そして満面の笑顔で一口食べ、崩れ落ちた。
「あう〜っ……」
「うぐぅ……」
仲良くあうぐぅ言って悶絶する二人。
しかしあゆはその不屈の精神? で特車二課に警告の電話を入れる。
だが途中で力つきるあゆ。
その姿を見て親父はたまげた。
何が起こったかは分からないがまともでないことは分かっていた。
「ま、まさか食中毒!?」
親父は動転しながらもあゆの手から受話器を取ると電話を慌てて切る。
まさか秋子さんの謎ジャムが原因とは分からない親父は慌てて逃げ出したのであった。
この後は多くは語らない。
ただ親父が逃げ出した上海亭に着いた祐一・名雪・栞は悶絶した真琴とあゆを救出、病院へと送り込んだ。
その際祐一達は特車二課に連絡を入れた。
しかしすでにあゆからの警告電話によって特車二課の面々は出撃した後。
その後に到着した北川に率いられた腹を空かせた整備員たち。
そこに並んだ湯気を立ているおいしそうな料理の数々。
この二つが合わさったとき導かれる結果は簡単に想像が付くであろう。
秋子さん特性の謎ジャム入り料理を食べた整備員たちは真琴・あゆと同じ結末を迎える。
かくして特車二課は壊滅、新聞の一面を飾る事態を引き起こしたのだった。
これが特車二課壊滅の全貌である。
この結果、特車二課はしばらくの間休業状態になってしまった。
当直中の第2小隊はその人員が2/3になってしまい、戦力は半減した。
そして肝心の機体を整備すべき整備員達はその日休んでいた人間を除いて全滅してしまったのだから。

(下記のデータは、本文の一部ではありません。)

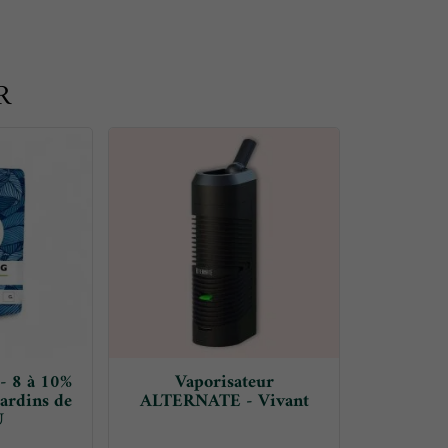
R
- 8 à 10%
Vaporisateur
ardins de
ALTERNATE - Vivant
U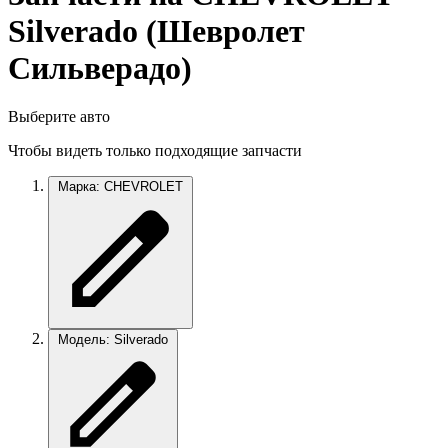
Silverado (Шевролет
Сильверадо)
Выберите авто
Чтобы видеть только подходящие запчасти
Марка: CHEVROLET
Модель: Silverado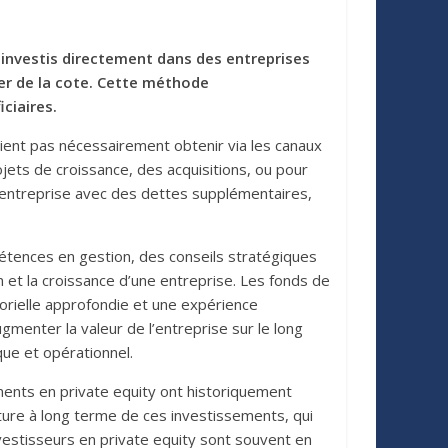
 investis directement dans des entreprises
rer de la cote. Cette méthode
ciaires.
ient pas nécessairement obtenir via les canaux
jets de croissance, des acquisitions, ou pour
 l’entreprise avec des dettes supplémentaires,
pétences en gestion, des conseils stratégiques
n et la croissance d’une entreprise. Les fonds de
rielle approfondie et une expérience
gmenter la valeur de l’entreprise sur le long
que et opérationnel.
ments en private equity ont historiquement
ature à long terme de ces investissements, qui
vestisseurs en private equity sont souvent en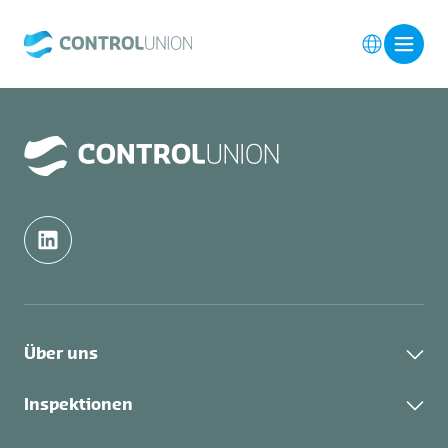
Über uns
Control Union Group
Inspektionen
Jobs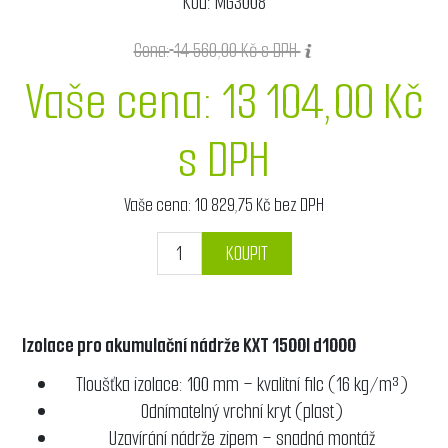
Kód:
MG3008
Cena:
14 560,00 Kč s DPH
Vaše cena:
13 104,00 Kč
s DPH
Vaše cena:
10 829,75 Kč bez DPH
KOUPIT
Izolace pro akumulační nádrže KXT 1500l d1000
Tloušťka izolace: 100 mm – kvalitní filc (16 kg/m³)
Odnímatelný vrchní kryt (plast)
Uzavírání nádrže zipem – snadná montáž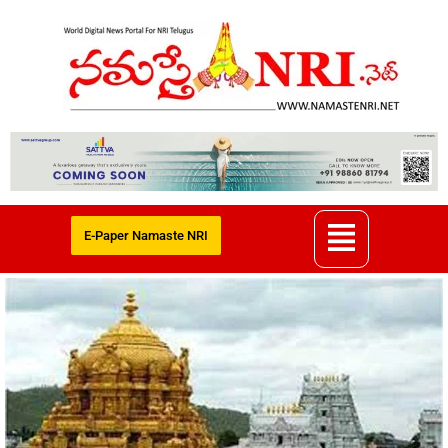
E-Paper Namaste NRI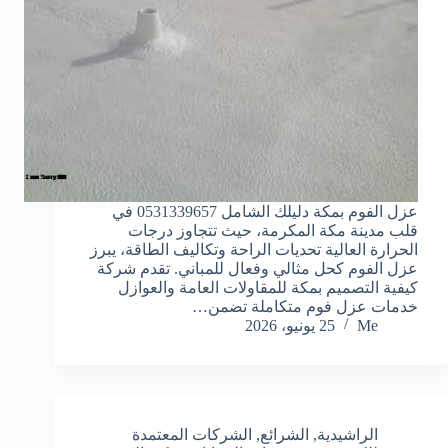
عزل الفوم بمكة دليلك الشامل 0531339657 في
قلب مدينة مكة المكرمة، حيث تتجاوز درجات
الحرارة العالية تحديات الراحة وتكاليف الطاقة، يبرز
عزل الفوم كحل مثالي وفعال للمباني. تقدم شركة
كيفية التصميم بمكة للمقاولات العامة والعوازل
خدمات عزل فوم متكاملة تضمن…
Me
25 يونيو، 2026
الراشيدية
,
الشرائع
,
الشركات المعتمدة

そこでやもなく第一小隊と残った第2小隊、そして香里に直接率いられた整備員たちによって謎ジャムの
犠牲者達が復帰するまで何とか凌いだのであった。
今回の一件で明らかになった教訓。
それは常に一カ所に食事を頼る危険性。
そして秋子さんの謎ジャムの驚異であろう(笑)。
とくに後者の驚異を今回の一件は特車二課の全員に知らしめた。
これ以後、特車二課内においてオレンジ色の何かは禁句となったという。
あとがき
結構難しかったです、今回の話。
特に独白形式って難しいな〜って思いました。
しかし美汐、全く出番なかったな。